Unfortunately, on our way, we had to travel through a city called Kustanay, and, in classic convoy fashion we got EXCEPTIONALLY lost. It was compuinded by the fact that we were all SUPER overtired and underfed, meaning everyone was snapping at everyone else and we weren’t making much progress. When we eventually found the road, we didn’t have much left in us to drive (or much daylight), and so we pulled into a smaller town further down the way called Aluekol (or something similar) and MAN did we cause a commotion. Just searching for a Bank machine, we found ourselves at the police station (which we soon discovered was also the towns only ATM), but once we got money we needed to locate a hotel, and there wasn’t any in sight. The police spoke almost no english, so they called a couple Peace Corps volunteers who were in the area teaching english to come set us up - everyone was so nice! they brought us to the store for some snacks before they closed, took us to a restaurant, and set out trying to find us a hotel.

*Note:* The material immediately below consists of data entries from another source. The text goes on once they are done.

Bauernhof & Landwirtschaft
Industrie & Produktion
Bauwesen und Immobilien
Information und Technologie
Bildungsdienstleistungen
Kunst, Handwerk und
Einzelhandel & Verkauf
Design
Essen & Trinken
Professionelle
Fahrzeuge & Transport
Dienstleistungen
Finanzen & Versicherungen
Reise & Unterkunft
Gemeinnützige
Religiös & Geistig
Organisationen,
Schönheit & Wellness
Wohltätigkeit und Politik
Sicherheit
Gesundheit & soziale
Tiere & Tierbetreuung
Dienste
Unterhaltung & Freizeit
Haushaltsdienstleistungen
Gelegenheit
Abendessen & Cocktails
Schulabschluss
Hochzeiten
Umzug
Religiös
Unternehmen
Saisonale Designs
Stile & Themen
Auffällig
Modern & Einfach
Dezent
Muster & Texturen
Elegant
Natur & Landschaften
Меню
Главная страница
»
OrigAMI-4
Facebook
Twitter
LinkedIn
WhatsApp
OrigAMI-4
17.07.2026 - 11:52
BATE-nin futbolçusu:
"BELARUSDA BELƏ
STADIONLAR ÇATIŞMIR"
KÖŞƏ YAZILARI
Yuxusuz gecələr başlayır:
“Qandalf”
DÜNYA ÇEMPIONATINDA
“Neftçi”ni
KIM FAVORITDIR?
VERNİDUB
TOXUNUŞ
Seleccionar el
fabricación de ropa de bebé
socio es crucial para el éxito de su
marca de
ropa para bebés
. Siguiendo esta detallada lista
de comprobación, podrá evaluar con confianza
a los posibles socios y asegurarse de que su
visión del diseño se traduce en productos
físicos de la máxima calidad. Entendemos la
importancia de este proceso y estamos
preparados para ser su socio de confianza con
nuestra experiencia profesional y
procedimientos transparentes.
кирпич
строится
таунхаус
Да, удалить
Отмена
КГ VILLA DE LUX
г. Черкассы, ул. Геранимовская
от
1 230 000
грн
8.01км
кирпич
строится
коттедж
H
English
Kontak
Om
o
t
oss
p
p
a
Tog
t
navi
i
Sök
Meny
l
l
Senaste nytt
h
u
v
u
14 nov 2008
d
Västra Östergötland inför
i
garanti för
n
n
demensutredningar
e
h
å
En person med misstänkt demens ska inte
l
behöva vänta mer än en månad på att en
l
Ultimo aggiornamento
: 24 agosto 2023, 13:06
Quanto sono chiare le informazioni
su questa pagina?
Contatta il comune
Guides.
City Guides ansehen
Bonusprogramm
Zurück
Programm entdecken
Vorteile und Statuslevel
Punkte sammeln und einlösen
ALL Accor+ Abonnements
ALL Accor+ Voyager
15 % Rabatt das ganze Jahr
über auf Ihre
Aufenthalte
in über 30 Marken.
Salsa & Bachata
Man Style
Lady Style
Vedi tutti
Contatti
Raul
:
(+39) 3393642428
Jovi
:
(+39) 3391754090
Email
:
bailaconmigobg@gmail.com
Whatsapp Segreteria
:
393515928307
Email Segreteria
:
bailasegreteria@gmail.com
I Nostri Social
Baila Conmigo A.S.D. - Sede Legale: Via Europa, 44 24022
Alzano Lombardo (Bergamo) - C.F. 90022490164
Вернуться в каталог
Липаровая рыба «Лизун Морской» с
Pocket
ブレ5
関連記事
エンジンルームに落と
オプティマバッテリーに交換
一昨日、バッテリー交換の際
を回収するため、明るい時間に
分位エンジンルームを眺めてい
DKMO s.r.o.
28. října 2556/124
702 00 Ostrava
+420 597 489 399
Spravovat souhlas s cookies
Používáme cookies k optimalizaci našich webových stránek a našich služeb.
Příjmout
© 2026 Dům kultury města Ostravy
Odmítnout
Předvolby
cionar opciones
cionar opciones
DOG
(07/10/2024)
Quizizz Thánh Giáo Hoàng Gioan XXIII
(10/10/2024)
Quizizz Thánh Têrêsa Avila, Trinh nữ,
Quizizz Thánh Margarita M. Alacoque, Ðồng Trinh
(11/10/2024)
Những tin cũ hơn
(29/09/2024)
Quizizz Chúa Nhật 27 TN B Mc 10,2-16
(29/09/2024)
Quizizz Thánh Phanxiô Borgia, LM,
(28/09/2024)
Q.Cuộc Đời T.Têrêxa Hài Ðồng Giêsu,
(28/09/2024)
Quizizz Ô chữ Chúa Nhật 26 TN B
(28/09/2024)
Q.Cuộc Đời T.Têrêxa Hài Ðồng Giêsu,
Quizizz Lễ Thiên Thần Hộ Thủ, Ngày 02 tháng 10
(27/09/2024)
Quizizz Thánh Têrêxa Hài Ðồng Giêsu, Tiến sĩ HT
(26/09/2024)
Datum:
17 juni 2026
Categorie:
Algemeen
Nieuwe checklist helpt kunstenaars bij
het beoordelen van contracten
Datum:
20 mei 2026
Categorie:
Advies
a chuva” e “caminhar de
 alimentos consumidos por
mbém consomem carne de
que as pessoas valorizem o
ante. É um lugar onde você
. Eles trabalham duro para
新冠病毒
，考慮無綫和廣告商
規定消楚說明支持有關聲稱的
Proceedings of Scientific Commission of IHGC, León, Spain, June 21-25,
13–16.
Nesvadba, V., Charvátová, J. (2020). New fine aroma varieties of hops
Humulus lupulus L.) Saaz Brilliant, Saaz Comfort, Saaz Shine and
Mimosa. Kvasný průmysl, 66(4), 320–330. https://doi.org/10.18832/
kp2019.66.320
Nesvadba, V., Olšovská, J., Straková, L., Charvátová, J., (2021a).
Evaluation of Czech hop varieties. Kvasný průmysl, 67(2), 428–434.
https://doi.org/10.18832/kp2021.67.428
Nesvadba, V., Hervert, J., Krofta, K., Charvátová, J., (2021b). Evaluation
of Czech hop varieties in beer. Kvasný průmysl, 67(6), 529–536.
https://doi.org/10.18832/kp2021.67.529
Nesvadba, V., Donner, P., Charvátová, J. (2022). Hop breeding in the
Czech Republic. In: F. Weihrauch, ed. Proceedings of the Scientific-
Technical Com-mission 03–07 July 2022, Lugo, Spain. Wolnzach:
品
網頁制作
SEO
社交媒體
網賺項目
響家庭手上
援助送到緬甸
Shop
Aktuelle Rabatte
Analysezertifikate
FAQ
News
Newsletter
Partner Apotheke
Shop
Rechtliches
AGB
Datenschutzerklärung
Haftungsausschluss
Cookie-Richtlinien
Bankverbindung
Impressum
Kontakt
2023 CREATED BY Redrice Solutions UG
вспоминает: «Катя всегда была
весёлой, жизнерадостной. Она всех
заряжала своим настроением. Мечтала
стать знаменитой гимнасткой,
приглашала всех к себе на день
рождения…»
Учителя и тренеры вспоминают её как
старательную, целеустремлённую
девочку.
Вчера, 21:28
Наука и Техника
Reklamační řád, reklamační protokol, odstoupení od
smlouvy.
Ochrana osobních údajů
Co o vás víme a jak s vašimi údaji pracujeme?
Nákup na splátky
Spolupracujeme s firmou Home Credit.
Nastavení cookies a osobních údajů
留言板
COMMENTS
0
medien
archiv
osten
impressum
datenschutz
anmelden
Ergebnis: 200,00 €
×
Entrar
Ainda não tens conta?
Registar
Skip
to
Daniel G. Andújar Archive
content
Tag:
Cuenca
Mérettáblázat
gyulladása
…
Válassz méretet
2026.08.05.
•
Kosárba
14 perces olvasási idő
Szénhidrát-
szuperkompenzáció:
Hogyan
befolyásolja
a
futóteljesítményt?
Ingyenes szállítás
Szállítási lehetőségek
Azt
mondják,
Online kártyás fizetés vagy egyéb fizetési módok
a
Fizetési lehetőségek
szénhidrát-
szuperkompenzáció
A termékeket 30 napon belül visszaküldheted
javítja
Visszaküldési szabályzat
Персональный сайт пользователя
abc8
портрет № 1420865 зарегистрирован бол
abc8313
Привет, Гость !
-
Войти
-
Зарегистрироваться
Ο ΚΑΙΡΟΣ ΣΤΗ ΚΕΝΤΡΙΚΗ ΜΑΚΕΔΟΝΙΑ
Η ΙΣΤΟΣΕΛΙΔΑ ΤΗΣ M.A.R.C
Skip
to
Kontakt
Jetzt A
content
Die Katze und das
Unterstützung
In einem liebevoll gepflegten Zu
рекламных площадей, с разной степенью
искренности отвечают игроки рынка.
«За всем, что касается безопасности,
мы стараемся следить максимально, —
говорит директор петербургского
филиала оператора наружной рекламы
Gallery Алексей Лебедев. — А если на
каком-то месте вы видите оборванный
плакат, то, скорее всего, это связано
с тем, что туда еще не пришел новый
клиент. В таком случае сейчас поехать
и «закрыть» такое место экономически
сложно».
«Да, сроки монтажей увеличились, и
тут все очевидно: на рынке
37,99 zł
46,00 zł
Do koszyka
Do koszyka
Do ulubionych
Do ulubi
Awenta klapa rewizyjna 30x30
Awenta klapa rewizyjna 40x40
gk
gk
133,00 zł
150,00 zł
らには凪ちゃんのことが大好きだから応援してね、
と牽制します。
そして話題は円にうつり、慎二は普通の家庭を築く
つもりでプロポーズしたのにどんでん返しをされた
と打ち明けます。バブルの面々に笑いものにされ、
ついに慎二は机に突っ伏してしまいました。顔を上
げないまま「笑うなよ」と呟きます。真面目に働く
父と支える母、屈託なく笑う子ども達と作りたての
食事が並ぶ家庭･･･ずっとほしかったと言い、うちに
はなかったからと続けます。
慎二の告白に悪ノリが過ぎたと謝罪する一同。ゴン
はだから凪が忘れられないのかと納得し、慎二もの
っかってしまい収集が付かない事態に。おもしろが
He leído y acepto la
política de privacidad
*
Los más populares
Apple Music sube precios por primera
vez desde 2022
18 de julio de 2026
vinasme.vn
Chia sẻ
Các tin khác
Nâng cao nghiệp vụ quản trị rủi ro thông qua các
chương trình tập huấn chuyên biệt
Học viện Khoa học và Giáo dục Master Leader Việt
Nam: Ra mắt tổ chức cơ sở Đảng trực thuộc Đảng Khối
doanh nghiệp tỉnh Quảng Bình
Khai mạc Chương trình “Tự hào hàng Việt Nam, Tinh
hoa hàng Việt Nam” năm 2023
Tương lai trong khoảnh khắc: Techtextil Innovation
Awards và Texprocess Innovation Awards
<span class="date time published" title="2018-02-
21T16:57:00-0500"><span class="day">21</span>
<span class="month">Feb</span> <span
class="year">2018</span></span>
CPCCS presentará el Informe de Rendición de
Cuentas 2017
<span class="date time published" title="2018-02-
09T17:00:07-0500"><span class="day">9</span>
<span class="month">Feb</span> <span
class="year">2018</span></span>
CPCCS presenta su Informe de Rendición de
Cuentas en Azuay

Because the town was so small, there wasn’t an ACTUAL hotel. They briefly toyed with the idea of us staying in the local boarding school (that would have been awesome!) but the chief didn’t like that idea, they they eventually settled on a hotel about 5km away (all we really wanted was a shower!). The police then personally escorted us to the hotel, negotiated a good price, AND stayed the night to ensure we weren’t ripped off or robbed. Wonderful. After a few beers, we all passed out until well into the next day.
The producitve members of our convoy managed to tour a slaughterhouse, and a saw mill (where we were given a genuine wooden pigs trough!) before we all grabbed some food (a whole half of a chicken for Dancy and I?) and decided to head out (at this point we needed to change a tire on Max, and we all did a collective car clean).
We are now in Astana, and the hotel, while good, doesn’t like us too much but we can’t be bothered to care. Max had a bit of a puncture in his oil tank, so we had to put him in the garage for the night and hoepfulyl he’ll be all sorted when we get him today (we werre supposed to pick him up last night and that didn’t happen, so hopefully he’s alright!). Cake or Death is having some car problems as well, so we’re not sure how much progress we’ll make today, but we’re hoping to make it to close to the Russian border. I forgot to mention, John of Catch us if you Khan does NOT have a visa for Kazakhstan, so he’s had to train it to Barnaul, where we will pick him up on our way to the Mongolian border, so we’re hoping to get a bit of a move on in that respect.
We will do our best to keep you guys updated, but internet seems to be getter few and far between. For now, we are relatively well rested (if not a little hungover), well fed and loving the Kazakhstan people!